SharePoint Goes (More) Mobile

So, SharePoint 2013’s horizontal menu still has the same touch issues as SP2010; which is extremely disappointing.  The Presenter’s company used HTML5 and CSS to address the issue, though Trevor’s solution works just as well.

While SP2010 only has one mobile mode: crappy, SP2013 has THREE modes: crappy, slightly styled crap, and exactly the same as  your main site.  So, no improvement there.

The presenter also mentioned something called “Device Channels”; basically SP can detect which device (iPad, Windows Phone, etc) is accessing it and assign styles to each device.  The presenter indicated that there were reasons that they didn’t use that, however.

Responsive Design seems to be the “way to go”, however.  In a nutshell, she described it as different CSS being assigned based on browser width.

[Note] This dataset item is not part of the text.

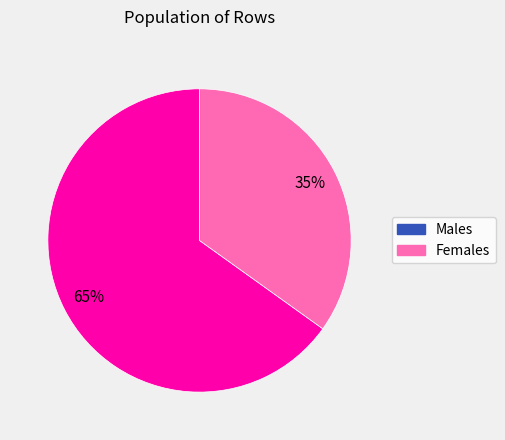

To the nearest percent, what is the difference between the largest and smallest slice percentages?

30%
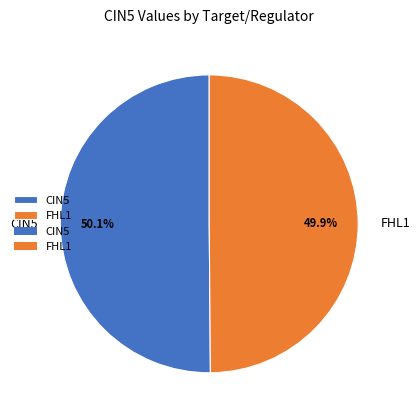

How many slices are in this pie chart?

2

She did show off some customization of the SP Horizontal menu based on browser window (www.susqtech.com … check it out on iPhone & iPad … iPad particularly because it uses one menu in landscape and another in portrait).

I talked to Trevor between sessions, pitched a few ideas, got feedback, pitched new ideas, etc, until we’d hashed out a potential plan for responsive designs for OmniPage.  Basically, hiding the left nav and horizontal menu if the browser window is phone sized, and adding an accordion, that lets the user switch back and forth between the content and a menu that’s designed for a touch based small browser window interface of the phone).  I have sketches, it’s a little difficult to explain.  If we implement, I’ll blog it and link to the example.

Given some interesting stats (over 50% of people who surf the web do so, some of the time, on a mobile device … and of those, 1/3 of them ONLY brows the web on a mobile device), I think this could really improve our mobile experience.

SharePoint Business Connectivity Services (BCS)

Good presenter, good info … but I kept finding things stopping me from using BCS!

Presenter recommended a lab, found by Googling “Hands on Lab BCS” … perhaps this one? http://msdn.microsoft.com/en-us/office2010developertrainingcourse_bcsofficelab.aspx

Interestingly, BCS connecting to SQL has the exact same performance hit as using CQWP to query a list, because it does exactly the same thing.

BCS, however, has no cache, whilst CQWP does, so that needs to be taken into consideration.

You DO lose some functionality using BCS … No DataSheet view, no WorkFlows, no item lvl permissioning, no export to excel, no CQWP, etc.

NOTE: Unrelated, apparently you can use SP Designer to hide a field on an input form without using InfoPath using ms-hidden.  Must do more research, to address how we’re renaming Title.

Secure Store is the way to go for Authentication.

You can combine BC Filter with BC List (or multiple lists) do do some pretty cool stuff, but you can’t stack Filters, so it’s not as cool as just handing your data to Simile Exhibit.  But it’s a start … and it only works with BCS data.

NOTE: We may be able to connect to the ULS Log using BCS, which could be handy.

The chart web part is pretty cool … and it’s deprecated in 2013.

Overall, cool stuff … that I don’t see a use for (for us).

Upgrading to 2013

We’re going from 2010 directly to 2013 which is the easiest thing you can do (since upgrading 2007 is apparently evil).

One thing I missed when testing this before is that there is a feature called ‘Evaluation Upgrade Sites’, where you can have SP make a copy of your site collection and upgrade it to 2013 experience without touching your real site.

NOTE: Even if we can upgrade our 2010 sites to 2013 experience, and make the public facing side look identical, we’ll need to address the fact that the back end that our Content Contributors use does look significantly different.

When we do go to upgrade, you can apparently set entire site collections, or even entire SQL databases to read only to stop your users from making changes whilst you’re doing your migration.

NOTE: Fashion does have one form that submits to a list, so we’ll need to address how that will be ‘down’ during the upgrade.

One user mentioned that they used JS/CSS to obscure the editing elements on the ribbon.

Thinking about it now, I’m realizing that another thing we could do is take the “publish.” sites offline in IIS during the upgrade … that’d stop people from updating their sites really quickly. 🙂

NOTE: Will our customization to remove /sites/ from the URL persist when a site is transferred?  What about when it’s updated to 2013 experience?

Lastly, there’s a free product called the “Microsoft Productivity Hub” that we can download that has training materials that we can make available, as well as uploading our own.  It’s a site template.